DATA EXCERPTS:
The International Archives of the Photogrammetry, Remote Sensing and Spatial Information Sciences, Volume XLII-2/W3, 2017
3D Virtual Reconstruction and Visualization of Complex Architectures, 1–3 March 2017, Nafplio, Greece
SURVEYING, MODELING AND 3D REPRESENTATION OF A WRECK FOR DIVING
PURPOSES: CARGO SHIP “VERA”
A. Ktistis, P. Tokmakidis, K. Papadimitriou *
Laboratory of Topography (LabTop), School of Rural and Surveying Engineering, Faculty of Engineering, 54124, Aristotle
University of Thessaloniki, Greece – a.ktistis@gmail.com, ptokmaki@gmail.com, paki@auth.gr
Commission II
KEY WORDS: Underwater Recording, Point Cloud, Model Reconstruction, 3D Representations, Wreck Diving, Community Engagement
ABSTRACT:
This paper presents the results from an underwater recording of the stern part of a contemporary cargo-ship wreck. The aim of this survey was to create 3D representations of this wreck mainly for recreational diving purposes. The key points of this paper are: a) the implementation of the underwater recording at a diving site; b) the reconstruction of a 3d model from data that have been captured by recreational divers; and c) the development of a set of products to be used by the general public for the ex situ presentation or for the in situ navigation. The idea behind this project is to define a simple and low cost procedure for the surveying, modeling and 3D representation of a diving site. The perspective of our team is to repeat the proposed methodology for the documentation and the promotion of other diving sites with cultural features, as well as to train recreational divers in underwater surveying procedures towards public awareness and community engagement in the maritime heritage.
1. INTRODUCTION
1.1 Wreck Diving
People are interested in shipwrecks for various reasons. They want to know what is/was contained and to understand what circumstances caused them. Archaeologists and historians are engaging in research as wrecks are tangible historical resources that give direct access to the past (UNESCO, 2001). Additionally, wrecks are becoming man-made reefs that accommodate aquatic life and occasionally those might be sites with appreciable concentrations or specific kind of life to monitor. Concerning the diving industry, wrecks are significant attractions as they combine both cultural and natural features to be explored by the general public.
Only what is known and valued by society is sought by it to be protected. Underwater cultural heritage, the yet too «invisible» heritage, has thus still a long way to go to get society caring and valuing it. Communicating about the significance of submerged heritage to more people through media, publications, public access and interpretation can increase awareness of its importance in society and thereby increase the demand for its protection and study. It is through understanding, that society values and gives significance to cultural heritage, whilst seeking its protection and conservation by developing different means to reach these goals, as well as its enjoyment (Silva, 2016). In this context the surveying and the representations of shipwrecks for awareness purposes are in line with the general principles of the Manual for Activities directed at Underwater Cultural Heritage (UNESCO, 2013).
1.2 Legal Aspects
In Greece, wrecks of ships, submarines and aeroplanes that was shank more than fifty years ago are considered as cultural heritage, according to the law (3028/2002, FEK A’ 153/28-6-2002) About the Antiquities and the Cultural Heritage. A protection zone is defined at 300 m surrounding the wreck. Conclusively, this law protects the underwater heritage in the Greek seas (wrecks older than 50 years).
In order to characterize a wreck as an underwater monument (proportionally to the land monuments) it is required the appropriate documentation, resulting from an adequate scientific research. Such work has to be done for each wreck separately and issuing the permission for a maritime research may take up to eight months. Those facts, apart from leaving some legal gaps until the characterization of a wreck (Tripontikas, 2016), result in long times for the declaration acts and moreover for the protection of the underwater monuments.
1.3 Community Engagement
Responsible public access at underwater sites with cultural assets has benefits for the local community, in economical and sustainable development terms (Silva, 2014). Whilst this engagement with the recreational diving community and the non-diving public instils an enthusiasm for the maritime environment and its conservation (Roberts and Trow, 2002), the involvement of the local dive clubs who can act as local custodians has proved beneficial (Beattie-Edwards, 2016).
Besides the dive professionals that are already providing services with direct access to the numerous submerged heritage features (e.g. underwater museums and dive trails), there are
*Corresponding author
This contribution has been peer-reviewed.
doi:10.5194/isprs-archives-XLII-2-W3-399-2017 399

PROBLEM DETAILS: Lines from the start of the entries through the one containing "1.1 Wreck Diving" are to be set down again exactly, both ends included.

ANSWER SECTION:
The International Archives of the Photogrammetry, Remote Sensing and Spatial Information Sciences, Volume XLII-2/W3, 2017
3D Virtual Reconstruction and Visualization of Complex Architectures, 1–3 March 2017, Nafplio, Greece
SURVEYING, MODELING AND 3D REPRESENTATION OF A WRECK FOR DIVING
PURPOSES: CARGO SHIP “VERA”
A. Ktistis, P. Tokmakidis, K. Papadimitriou *
Laboratory of Topography (LabTop), School of Rural and Surveying Engineering, Faculty of Engineering, 54124, Aristotle
University of Thessaloniki, Greece – a.ktistis@gmail.com, ptokmaki@gmail.com, paki@auth.gr
Commission II
KEY WORDS: Underwater Recording, Point Cloud, Model Reconstruction, 3D Representations, Wreck Diving, Community Engagement
ABSTRACT:
This paper presents the results from an underwater recording of the stern part of a contemporary cargo-ship wreck. The aim of this survey was to create 3D representations of this wreck mainly for recreational diving purposes. The key points of this paper are: a) the implementation of the underwater recording at a diving site; b) the reconstruction of a 3d model from data that have been captured by recreational divers; and c) the development of a set of products to be used by the general public for the ex situ presentation or for the in situ navigation. The idea behind this project is to define a simple and low cost procedure for the surveying, modeling and 3D representation of a diving site. The perspective of our team is to repeat the proposed methodology for the documentation and the promotion of other diving sites with cultural features, as well as to train recreational divers in underwater surveying procedures towards public awareness and community engagement in the maritime heritage.
1. INTRODUCTION
1.1 Wreck Diving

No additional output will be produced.